La Culture a défini le bonheur comme l’hédonisme individualiste et regarde de haut le reste de la galaxie. La Culture ne mène pas de guerres à proprement parler. Elle ne conquiert pas ; elle assimile, digère et intègre les autres civilisations.

La Culture dispose donc de son service secret et diplomatique, la section Contact, qui réalise le sale boulot, loin des yeux du reste de la population qui ne veut rien savoir. « Contact » évangélise, accompagne, voire force l’évolution des autres civilisations vers l’idéal de la Culture.

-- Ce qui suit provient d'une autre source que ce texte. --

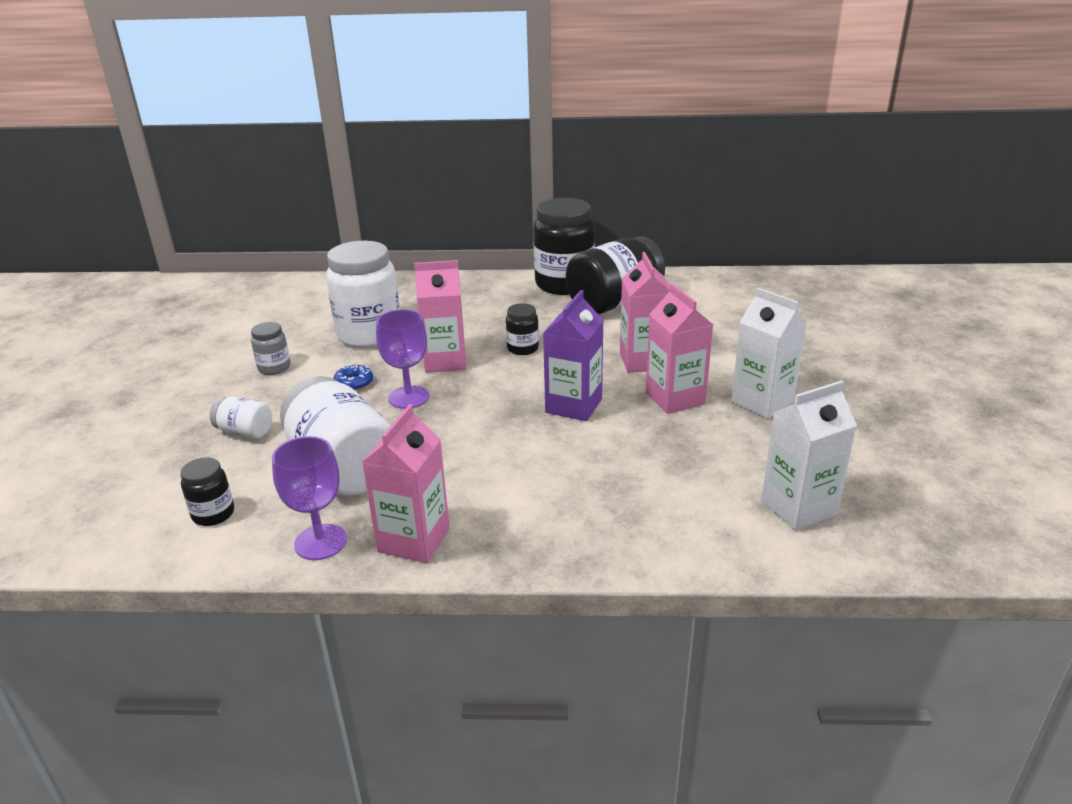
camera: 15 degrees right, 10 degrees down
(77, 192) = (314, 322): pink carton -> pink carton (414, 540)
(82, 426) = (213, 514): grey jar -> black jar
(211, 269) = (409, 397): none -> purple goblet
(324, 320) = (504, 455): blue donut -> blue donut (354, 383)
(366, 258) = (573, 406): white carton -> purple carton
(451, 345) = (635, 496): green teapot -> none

Le cycle de la Culture est composé de trois œuvres principales, chronologiquement : Une forme de guerre, L’homme des jeux (sans doute le plus marquant) et L’usage des armes. On peut lire ces trois livres dans un ordre indifférent puisqu’il n’y a pas de lien chronologique, néanmoins je recommande de commencer par L’homme des jeux, par ailleurs un incontournable pour les amateurs de jeux de société.

Iain M Banks semble projeter dans le futur l’Occident moderne, particulièrement l’Europe, avec ses idéaux nobles et ses travers. Il montre une société parvenue à un aboutissement moral, technologique, social et personnel. Une société qui pourtant, au travers de la section Contact, se montre aussi cynique et manipulatrice. Elle s’étend par une forme de soft power technologique, culturel et nébuleux. La Culture est aussi incomprise par l’extérieur, elle semble absurde et elle est parfois violemment combattue.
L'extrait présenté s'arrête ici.